Some boundedness results for zero-cycles on surfaces (Q914765)

Let X be a smooth complex projective algebraic surface, and let \(A_ 0(X)\) be the Chow group of zero-cycles of degree 0 on X (modulo rational equivalence). Also, denote by T(X), the kernel of the Albanese map \(\Phi:\;A_ 0(X)\to Alb(X)\) and \(Pic^ 0(X)\) the Picard variety of X (with Lie algebra \(H^{0,1}(X))\). Consider the following schema setting: \[ \begin{alignedat}{4} H^{0,1}(X) & \otimes_{\mathbb{C}}H^{0,1}(X)\overset\wedge\rightarrow &&H^{0,2}(X)\rightarrow && V^{0,2}\rightarrow && 0\\ & \updownarrow && \updownarrow && \updownarrow \\ Pic^ 0(X) & \oplus_{\mathbb{Z}}Pic^ 0(X)\overset\cap\rightarrow && T(X)\rightarrow && Coker\rightarrow && 0 \end{alignedat} \] where \(V^{0,2}\) and Coker are the respective cokernels.
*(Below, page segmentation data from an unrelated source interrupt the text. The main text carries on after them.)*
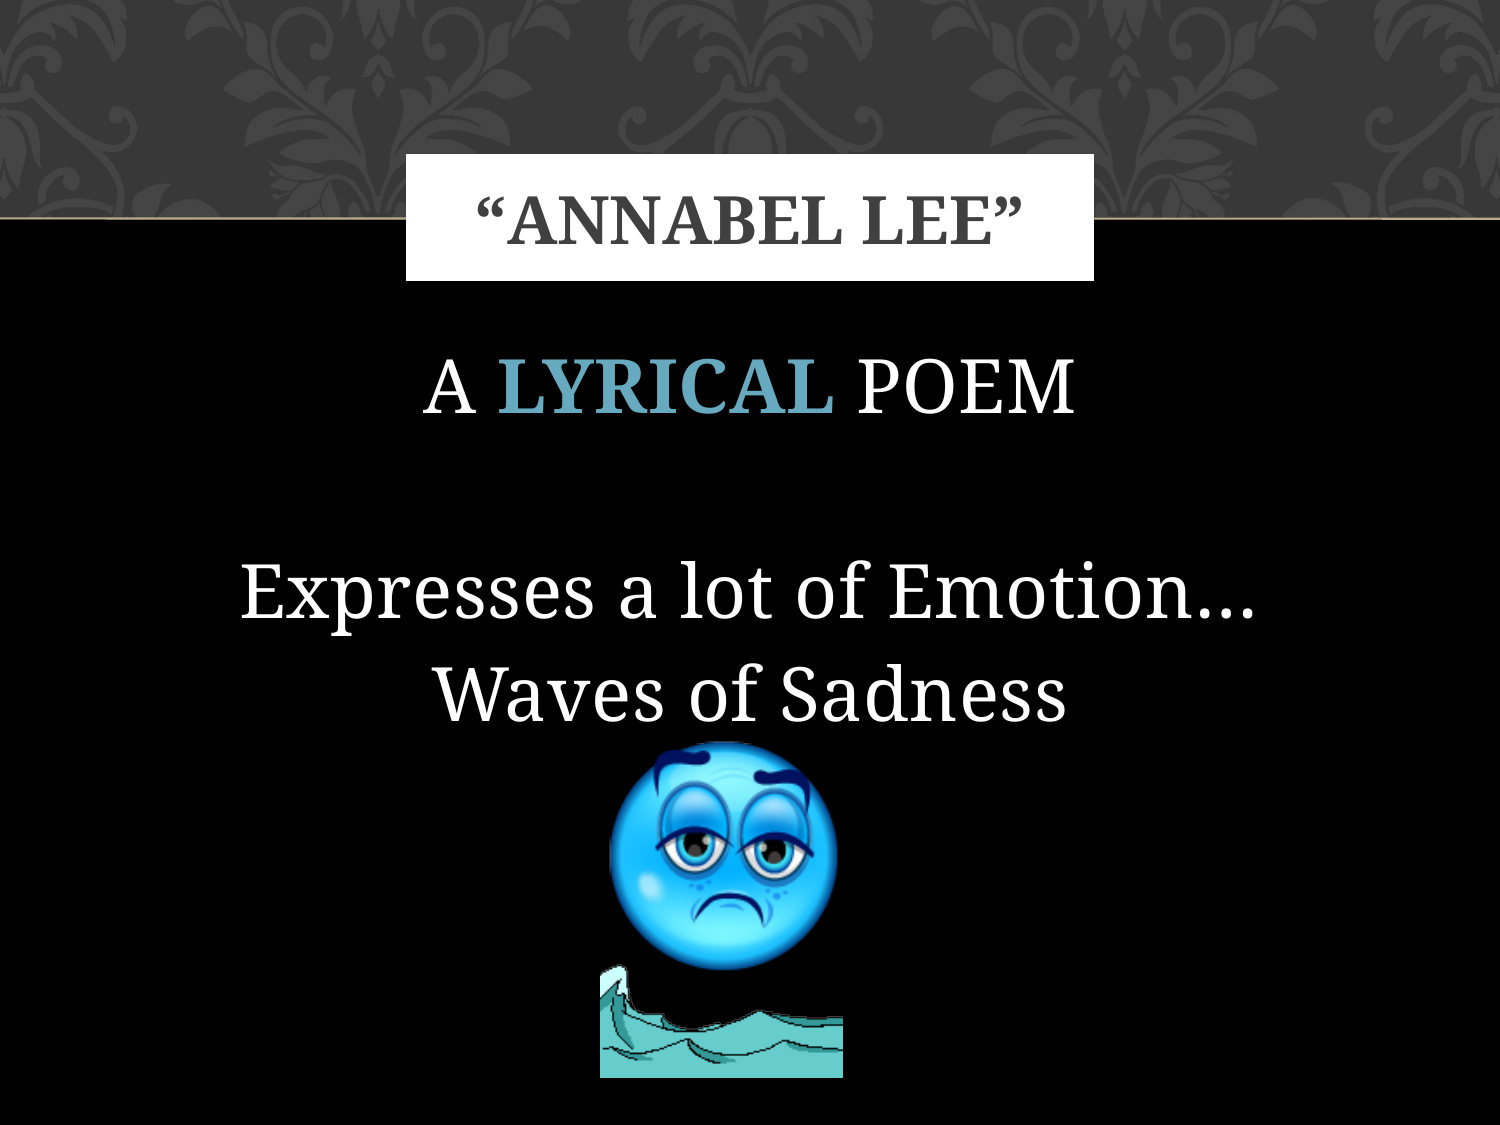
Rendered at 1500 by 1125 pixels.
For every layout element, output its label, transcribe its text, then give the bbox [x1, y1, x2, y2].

picture [599, 737, 851, 1079]
list A LYRICAL POEM Expresses a lot of Emotion… Waves of Sadness [75, 331, 1425, 1007]
title “ANNABEL LEE” [406, 154, 1094, 281]
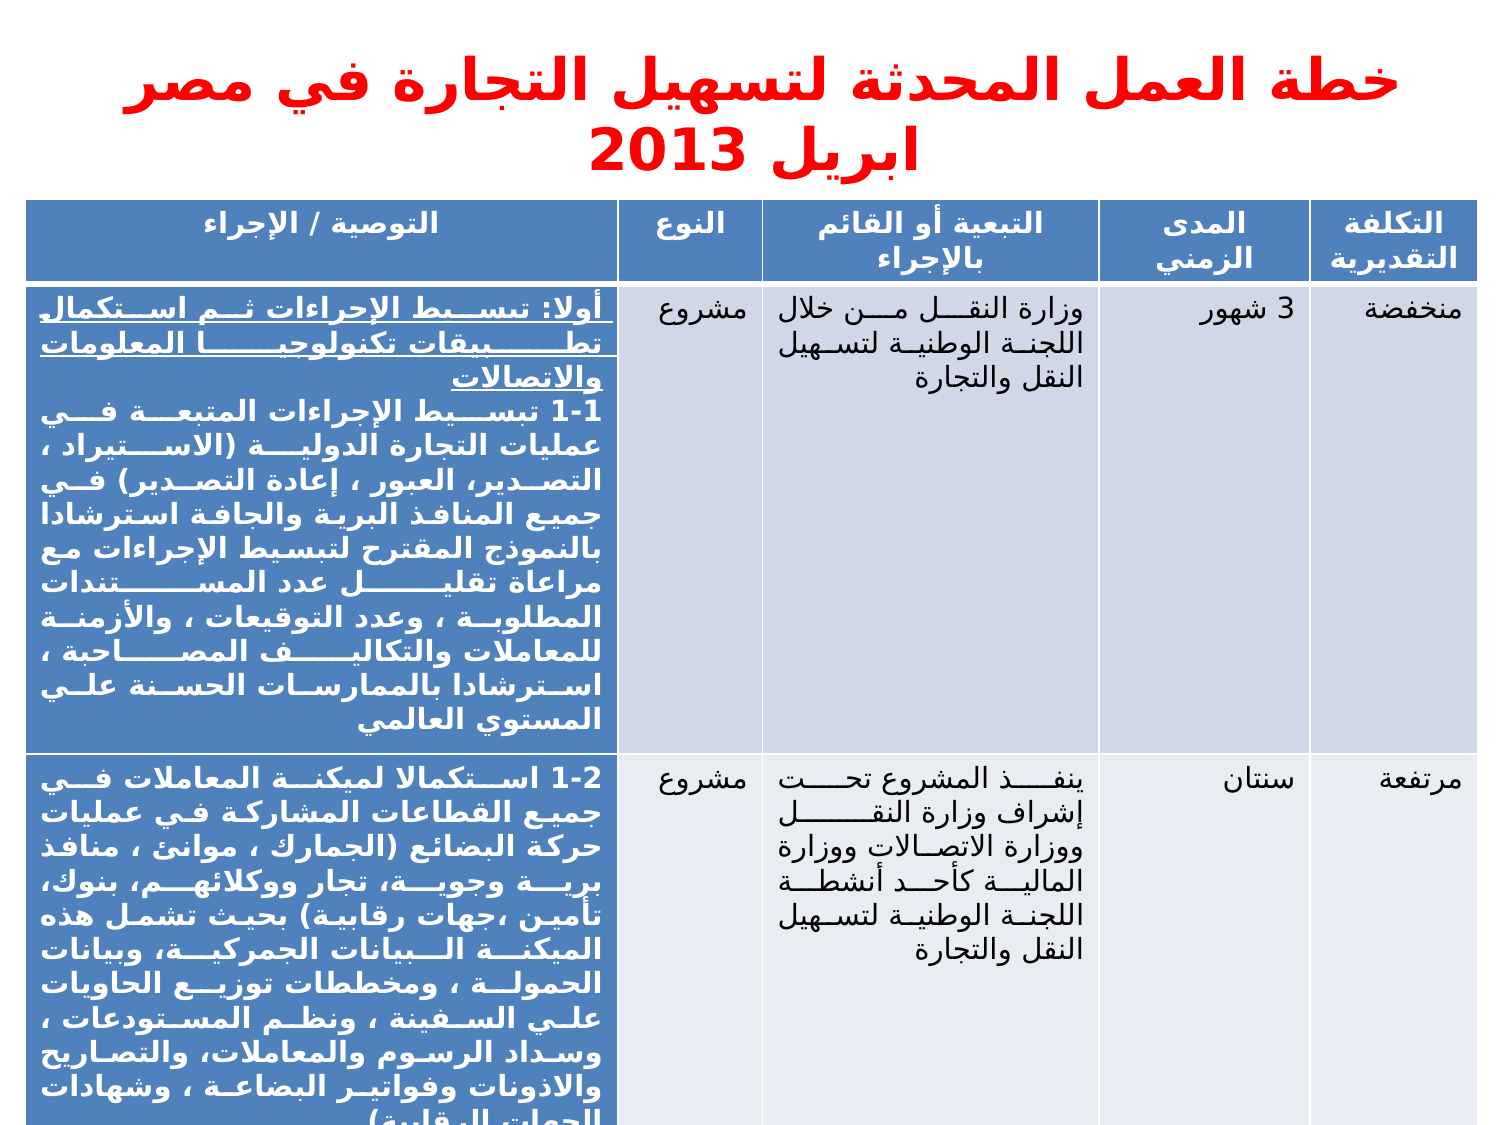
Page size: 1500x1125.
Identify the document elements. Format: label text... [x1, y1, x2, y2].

table_header المدى الزمني [1100, 200, 1309, 281]
table_cell 3 شهور [1100, 287, 1309, 753]
table_header النوع [619, 200, 762, 281]
table_cell 1-2 استكمالا لميكنة المعاملات في جميع القطاعات المشاركة في عمليات حركة البضائع (الجمارك ، موانئ ، منافذ برية وجوية، تجار ووكلائهم، بنوك، تأمين ،جهات رقابية) بحيث تشمل هذه الميكنة البيانات الجمركية، وبيانات الحمولة ، ومخططات توزيع الحاويات علي السفينة ، ونظم المستودعات ، وسداد الرسوم والمعاملات، والتصاريح والاذونات وفواتير البضاعة ، وشهادات الجهات الرقابية) [26, 755, 617, 1125]
table_cell ينفذ المشروع تحت إشراف وزارة النقل ووزارة الاتصالات ووزارة المالية كأحد أنشطة اللجنة الوطنية لتسهيل النقل والتجارة [763, 755, 1098, 1125]
table_header التوصية / الإجراء [26, 200, 617, 281]
table_cell مرتفعة [1311, 755, 1477, 1125]
table_cell وزارة النقل من خلال اللجنة الوطنية لتسهيل النقل والتجارة [763, 287, 1098, 753]
table_cell سنتان [1100, 755, 1309, 1125]
table_cell أولا: تبسيط الإجراءات ثم استكمال تطبيقات تكنولوجيا المعلومات والاتصالات 1-1 تبسيط الإجراءات المتبعة في عمليات التجارة الدولية (الاستيراد ، التصدير، العبور ، إعادة التصدير) في جميع المنافذ البرية والجافة استرشادا بالنموذج المقترح لتبسيط الإجراءات مع مراعاة تقليل عدد المستندات المطلوبة ، وعدد التوقيعات ، والأزمنة للمعاملات والتكاليف المصاحبة ، استرشادا بالممارسات الحسنة علي المستوي العالمي [26, 287, 617, 753]
table_cell منخفضة [1311, 287, 1477, 753]
table_cell مشروع [619, 755, 762, 1125]
table_cell مشروع [619, 287, 762, 753]
text_box خطة العمل المحدثة لتسهيل التجارة في مصر ابريل 2013 [17, 35, 1471, 190]
table_header التكلفة التقديرية [1311, 200, 1477, 281]
table_header التبعية أو القائم بالإجراء [763, 200, 1098, 281]
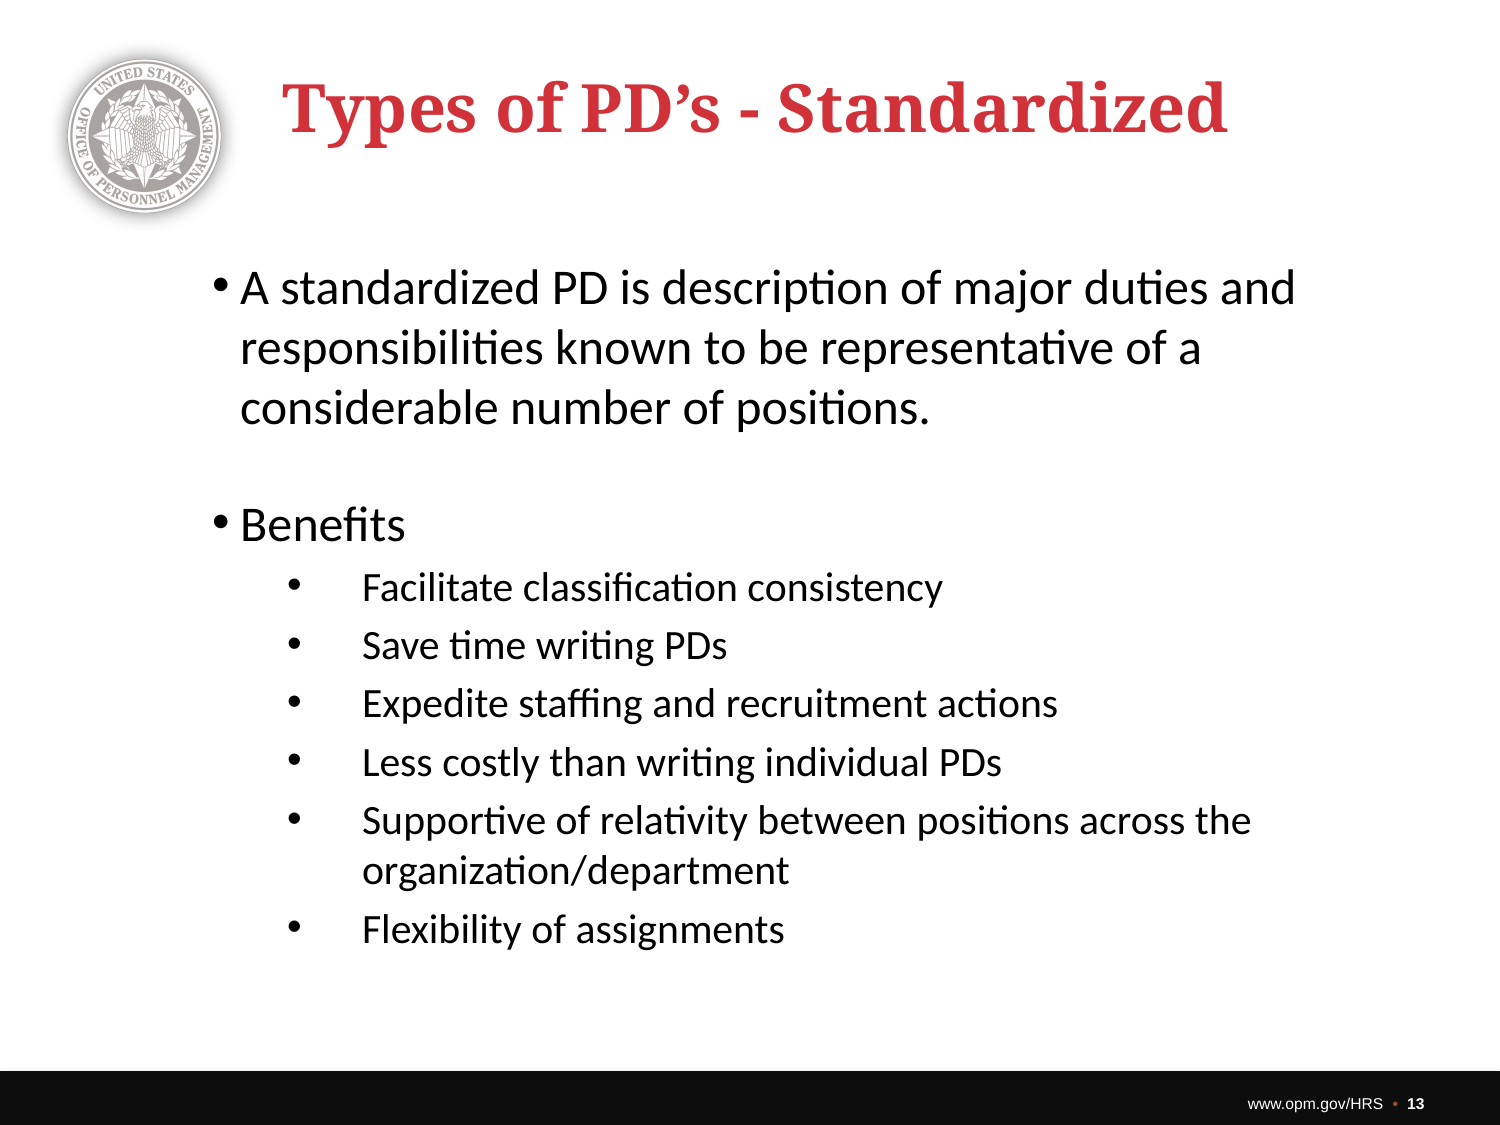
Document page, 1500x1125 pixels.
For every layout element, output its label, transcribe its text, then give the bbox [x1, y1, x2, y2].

We prove: Theorem: (1) Suppose \(V^{0,2}\neq 0\). Then Coker is ``infinite'' dimensional. Conversely, (2) if Kodaira dimension \(\kappa\) (X)\(\leq 1\), then \(Co\ker =0\) if \(V^{0,2}=0.\) One expects the following to hold: Conjecture: For all smooth surfaces X, \(V^{0,2}=0\) iff \(Co\ker =0\).